PROVIDED DATA =>
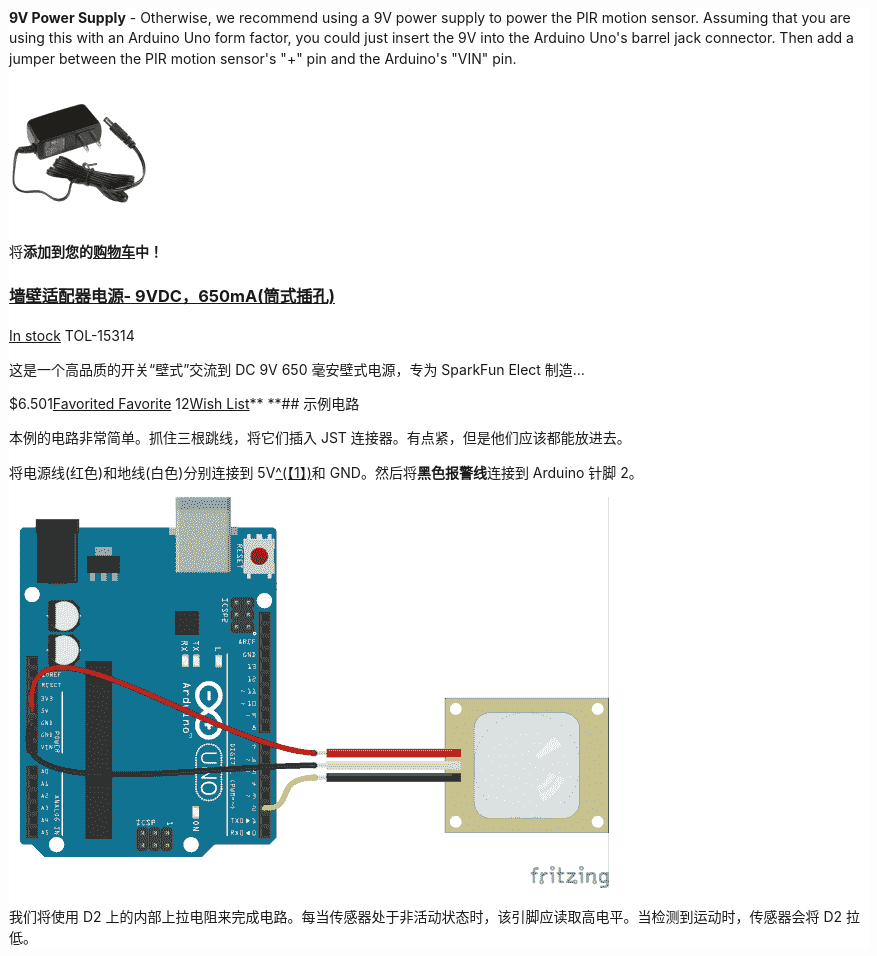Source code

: 
**9V Power Supply** - Otherwise, we recommend using a 9V power supply to power the PIR motion sensor. Assuming that you are using this with an Arduino Uno form factor, you could just insert the 9V into the Arduino Uno's barrel jack connector. Then add a jumper between the PIR motion sensor's "+" pin and the Arduino's "VIN" pin.

[![Wall Adapter Power Supply - 9VDC, 650mA (Barrel Jack)](img/b7331d257b4d75a6661aa587d9919e31.png)](https://www.sparkfun.com/products/15314) 

将**添加到您的[购物车](https://www.sparkfun.com/cart)中！**

### [墙壁适配器电源- 9VDC，650mA(筒式插孔)](https://www.sparkfun.com/products/15314)

[In stock](https://learn.sparkfun.com/static/bubbles/ "in stock") TOL-15314

这是一个高品质的开关“壁式”交流到 DC 9V 650 毫安壁式电源，专为 SparkFun Elect 制造…

$6.501[Favorited Favorite](# "Add to favorites") 12[Wish List](# "Add to wish list")** **## 示例电路

本例的电路非常简单。抓住三根跳线，将它们插入 JST 连接器。有点紧，但是他们应该都能放进去。

将电源线(红色)和地线(白色)分别连接到 5V[^(【1】)](https://learn.sparkfun.com/tutorials/pir-motion-sensor-hookup-guide#min_voltage)和 GND。然后将**黑色报警线**连接到 Arduino 针脚 2。

[![PIR sensor hookup](img/95da9709500771dc15044174986fde4c.png)](https://cdn.sparkfun.com/assets/learn_tutorials/5/1/8/pir_sensor_bb.png)

我们将使用 D2 上的内部上拉电阻来完成电路。每当传感器处于非活动状态时，该引脚应读取高电平。当检测到运动时，传感器会将 D2 拉低。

TASK GOAL => Every line in the records above with the string "motion" in it should be shown.

WRITTEN ANSWER =>
**9V Power Supply** - Otherwise, we recommend using a 9V power supply to power the PIR motion sensor. Assuming that you are using this with an Arduino Uno form factor, you could just insert the 9V into the Arduino Uno's barrel jack connector. Then add a jumper between the PIR motion sensor's "+" pin and the Arduino's "VIN" pin.
将电源线(红色)和地线(白色)分别连接到 5V[^(【1】)](https://learn.sparkfun.com/tutorials/pir-motion-sensor-hookup-guide#min_voltage)和 GND。然后将**黑色报警线**连接到 Arduino 针脚 2。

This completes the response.